Decomprimere Sanremo: 4 dischi (più o meno strumentali) per lasciarsi alle spalle il festival

Sanremo è fiumi di parole. Non vogliamo qui parlare del memorabile brano dei Jalisse vincitore del festival nel 2017 e, un secondo dopo, consegnato all’oblio tanto da imporsi come idea platonica di tutti i fallimenti festivalieri. Ci preme piuttosto esprimere un concetto semplice: la settimana di Sanremo è un trionfo di parole, quelle dei testi e quelle intorno al festival, quelle che sentiamo e quelle che scriviamo. Parole di cui la musica, spesso e volentieri, potrebbe fare a meno. Se avete seguito il festival e ancora non vi siete ripresi, vi consigliamo quattro dischi quasi interamente strumentali che potrebbero aiutarvi a decomprimere. Non per altro: sono gli stessi che stiamo ascoltando qui a «Money, it’s a gas!»

Andrea Quattrini Trio, Al mio ritorno
Confessate: «Gigante» di Piero Pelù sulle prime non vi era dispiaciuta. Poi, riascoltandola, vi siete accorti che il ritornello ricorda «Keep Your Heart Broken» di The Rasmus. Evvabbé, succede anche nelle migliori famiglie. Lasciate perdere questa storia: c’è un altro gigante che non vi deluderà. O meglio: «Il gigante», secondo brano in tracklist di «Al mio ritorno», album d’esordio dell’Andrea Quattrini Trio. Un trio jazzistico milanese capitanato da Andrea Quattrini (nella foto), batterista e compositore già noto agli appassionati del genere per la militanza nei Casi, progetto che trae ispirazione nel Pianoless Quartet di Chet Baker e Gerry Mulligan. Stavolta nella musica di Quattrini il piano c’è eccome: lo suona Marco Confalonieri, con un occhio sempre puntato sulle soluzioni armoniche dell’immenso Bill Evans, mentre Daniele Petrosillo puntella la ritmica col contrabbasso. Si va dalle atmosfere cool de «Le luci del corso» alla ballad meditativa «Scusate il ritardo», omaggio più o meno esplicito al cinema di Massimo Troisi, fino al pop nervoso di «Angel’s Bridge». Davvero un bel disco.

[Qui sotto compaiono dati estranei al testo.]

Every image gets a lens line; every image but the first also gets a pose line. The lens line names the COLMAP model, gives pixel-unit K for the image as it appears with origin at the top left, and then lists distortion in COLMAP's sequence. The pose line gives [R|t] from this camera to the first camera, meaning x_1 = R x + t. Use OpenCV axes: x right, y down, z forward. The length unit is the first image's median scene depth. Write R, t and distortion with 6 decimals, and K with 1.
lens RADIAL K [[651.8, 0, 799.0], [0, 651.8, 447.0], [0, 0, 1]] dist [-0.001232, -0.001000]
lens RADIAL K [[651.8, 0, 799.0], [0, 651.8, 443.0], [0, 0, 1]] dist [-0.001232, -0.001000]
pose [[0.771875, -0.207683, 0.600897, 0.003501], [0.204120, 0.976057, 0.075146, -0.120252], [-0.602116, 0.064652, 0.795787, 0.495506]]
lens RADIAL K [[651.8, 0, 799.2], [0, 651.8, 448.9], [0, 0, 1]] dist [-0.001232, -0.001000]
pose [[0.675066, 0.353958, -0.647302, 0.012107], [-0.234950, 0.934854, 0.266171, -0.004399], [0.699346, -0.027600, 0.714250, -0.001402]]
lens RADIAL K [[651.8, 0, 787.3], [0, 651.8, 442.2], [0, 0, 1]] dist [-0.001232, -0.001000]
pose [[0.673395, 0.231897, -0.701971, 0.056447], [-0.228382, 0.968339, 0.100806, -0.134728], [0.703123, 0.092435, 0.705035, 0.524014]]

Tower Jazz Composers Orchestra
Vi abbiamo più volte parlato del Jazz Club Ferrara, uno tra i più suggestivi e apprezzati jazz club dello Stivale che trova collocazione nel Torrione della città emiliana. Ebbene, è uscito «Tower Jazz Composer Orchestra», esordio discografico omonimo della resident band del Torrione. Una vera e propria big band che propone 14 brani estratti da un book di oltre sessanta arrangiamenti originali, fino a offrire una visione ad ampio raggio sulle diverse sfaccettature compositive e performative dell’ensemble. In questi anni l’orchestra ha costruito un repertorio piuttosto variegato, dove le voci dei vari compositori si confrontano tra loro nella ricerca di un’identità riconoscibile e di un percorso teso a sconfinare oltre l’idioma classico della big-band jazzistica, pur attraversandolo in lungo e in largo. Non mancano pezzi cantati e curiose sperimentazioni.

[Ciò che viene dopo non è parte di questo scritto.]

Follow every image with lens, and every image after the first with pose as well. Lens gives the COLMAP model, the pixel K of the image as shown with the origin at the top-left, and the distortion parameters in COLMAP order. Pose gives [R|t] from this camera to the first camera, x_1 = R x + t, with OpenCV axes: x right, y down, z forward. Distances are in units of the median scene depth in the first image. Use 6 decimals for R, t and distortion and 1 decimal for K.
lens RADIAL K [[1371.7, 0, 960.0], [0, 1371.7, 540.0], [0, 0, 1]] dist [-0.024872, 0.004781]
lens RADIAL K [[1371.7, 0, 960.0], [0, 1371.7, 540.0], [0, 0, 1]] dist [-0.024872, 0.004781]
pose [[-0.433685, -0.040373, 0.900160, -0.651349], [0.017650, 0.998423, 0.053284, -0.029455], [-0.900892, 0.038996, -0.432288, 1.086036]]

Dario Savino Doronzo – Pietro Gallo, Reimagining Opera
Di adattamenti operistici in chiave jazz ne abbiamo ascoltati, ma l’album a quattro mani di Dario Savino Doronzo (flicorno) e Pietro Gallo (piano) stupisce per delicatezza ed eleganza. I due lavorano di sottrazione in un campo nel quale una nota in più rappresenterebbe fallo da espulsione. L’accoppiata non teme il confronto con Giuseppe Verdi (l’Ouverture di «Otello») o l’eseguitissimo «Nessun dorma» di Giacomo Puccini. Sul «Sì dolce è ’l tormento» di Monteverdi spunta poi un cult assoluto: il serpentone di Michel Godard, guest del disco. Per palati fini.

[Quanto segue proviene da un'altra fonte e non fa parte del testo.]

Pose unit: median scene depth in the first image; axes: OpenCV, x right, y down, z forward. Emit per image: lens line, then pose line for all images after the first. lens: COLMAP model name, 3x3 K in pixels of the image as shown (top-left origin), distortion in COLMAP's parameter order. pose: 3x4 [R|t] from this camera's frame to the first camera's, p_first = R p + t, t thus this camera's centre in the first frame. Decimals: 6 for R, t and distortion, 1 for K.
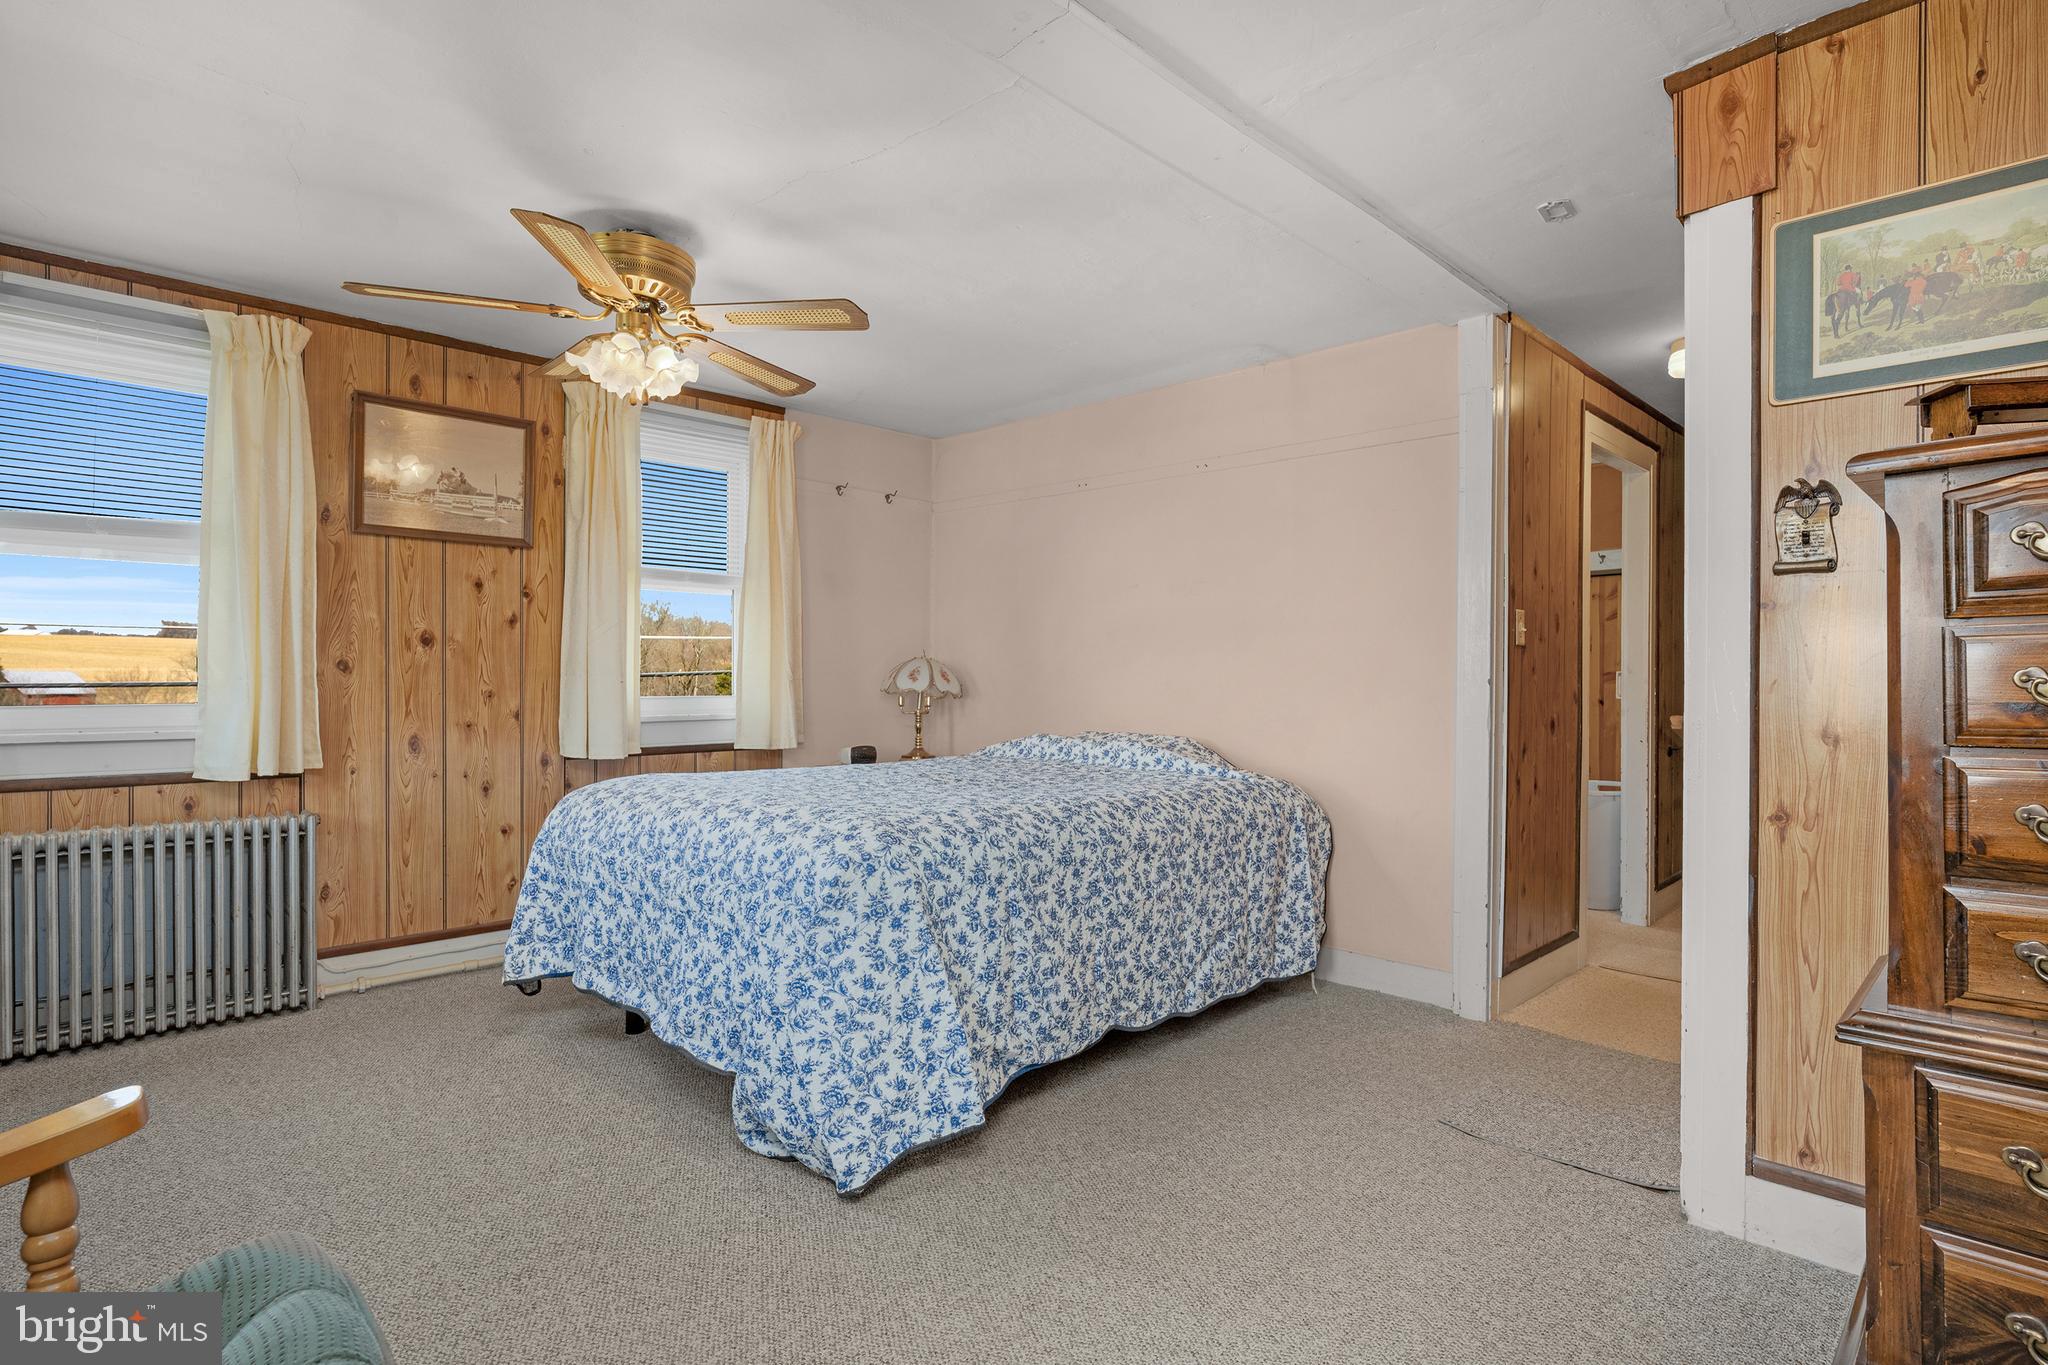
lens RADIAL K [[993.9, 0, 1032.0], [0, 993.9, 687.4], [0, 0, 1]] dist [-0.002963, 0.001874]
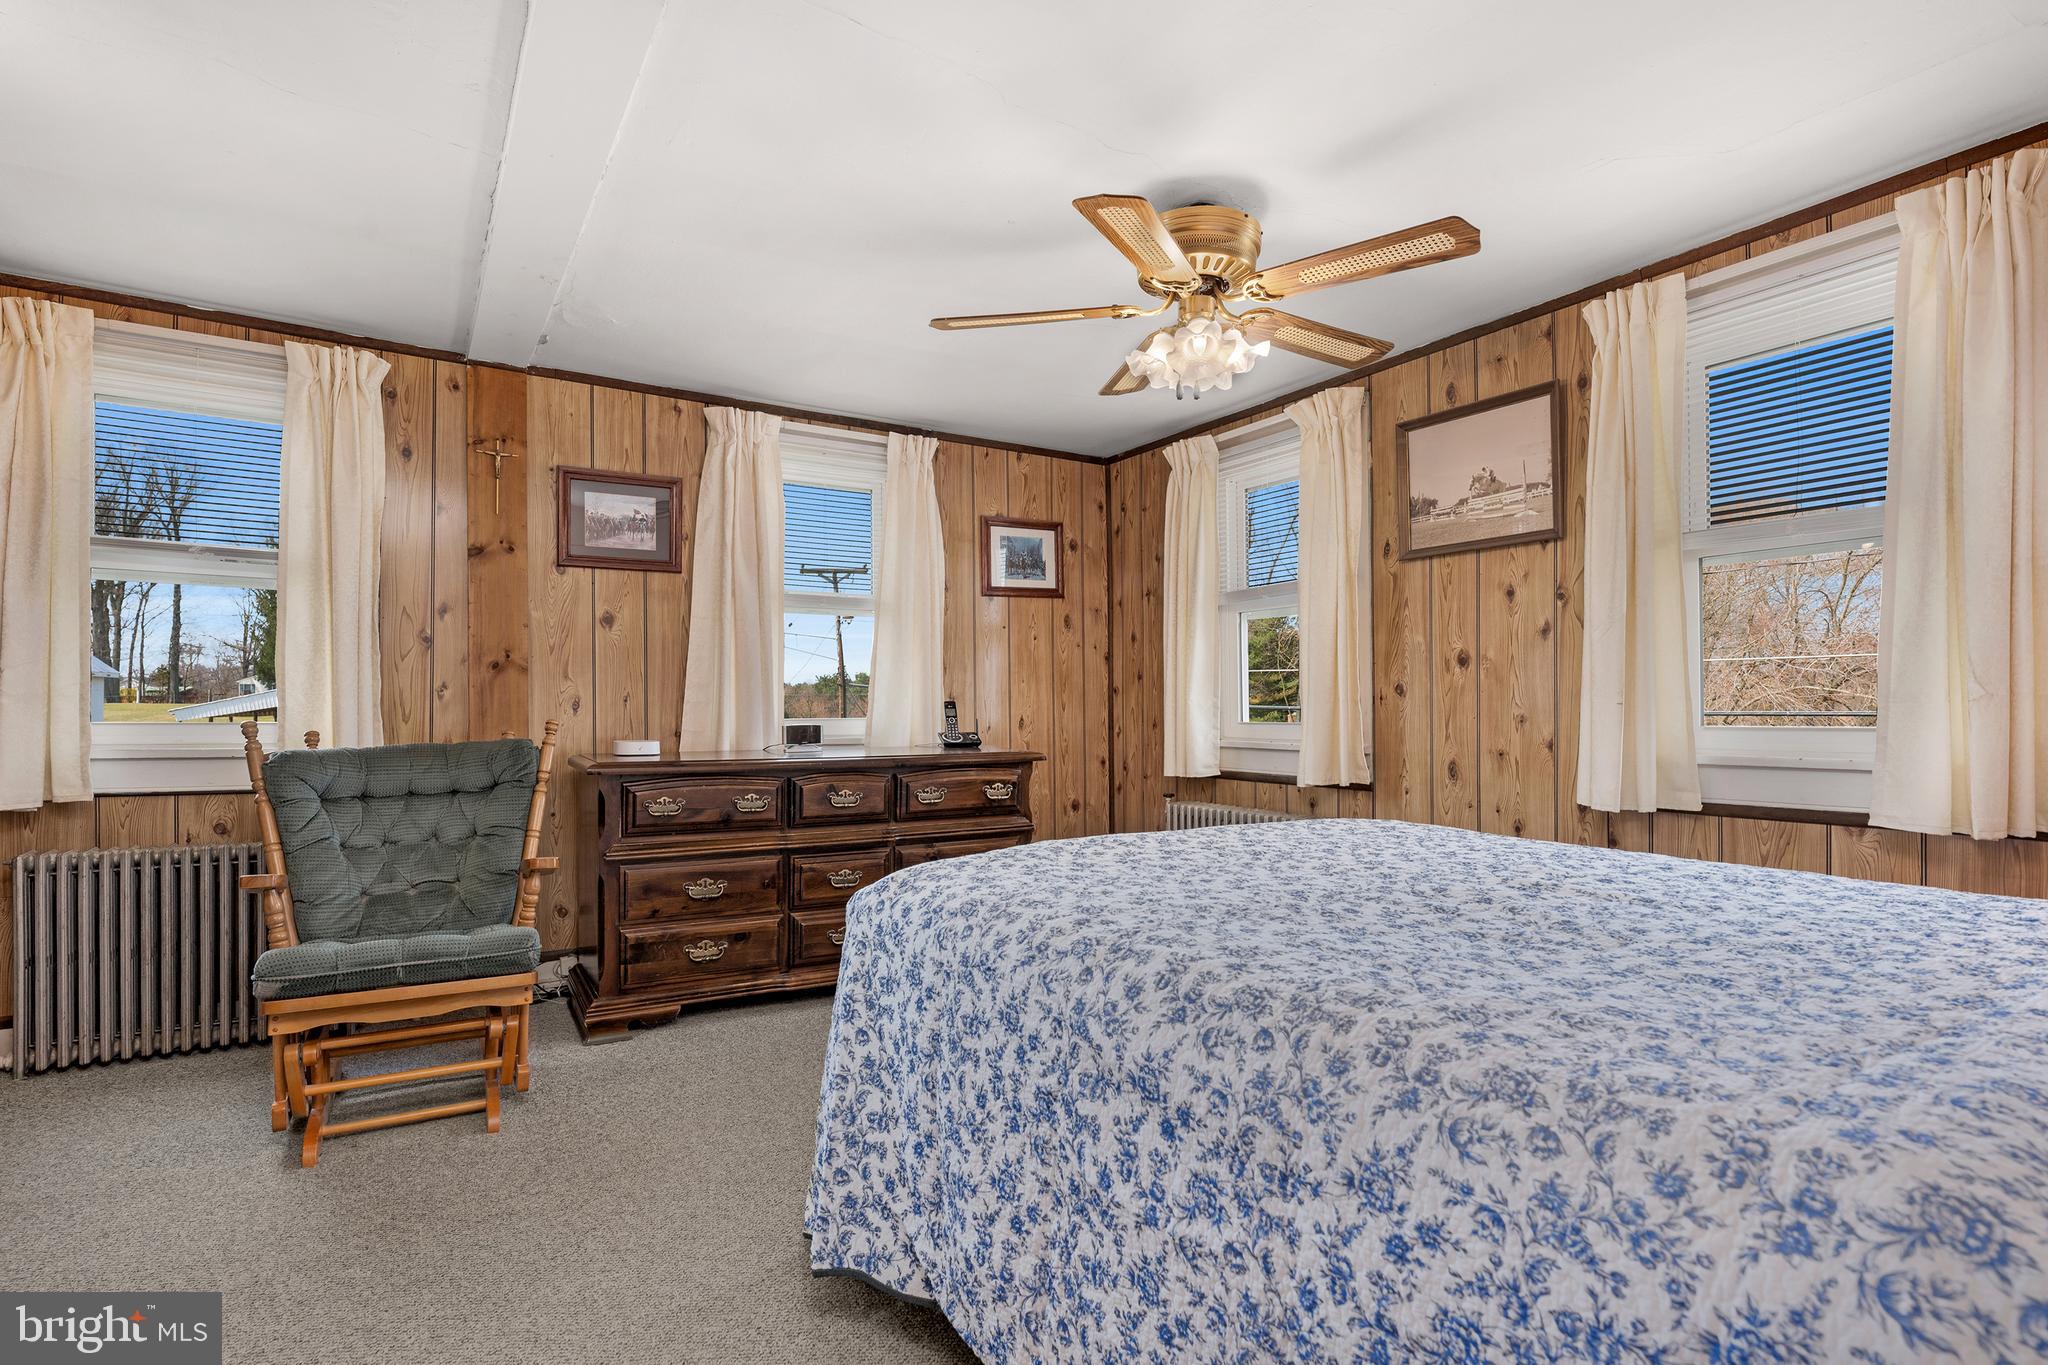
lens RADIAL K [[993.9, 0, 1034.9], [0, 993.9, 692.9], [0, 0, 1]] dist [-0.002963, 0.001874]
pose [[-0.186852, -0.013046, -0.982301, 0.378060], [-0.001130, 0.999914, -0.013065, -0.004038], [0.982387, -0.001331, -0.186851, 0.763266]]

Manodedios, Miracolo italiano
Momento di alleggerimento finale. «Miracolo italiano» è un album di funky strumentale con innesti elettronici che fa del groove la propria ragion d’essere. Pezzi come «La Mano de Dios» e «Penne e paglia» non avrebbero sfigurato nella colonna sonora di qualche poliziottesco anni Settanta. Operazione animata da una sottile ironia di fondo. Chi ha dubbi a riguardo, si ascolti «Miracolo italiano» con il celebre discorso di Silvio Berlusconi che si trasforma in una samba. Tutti in pista a ballare!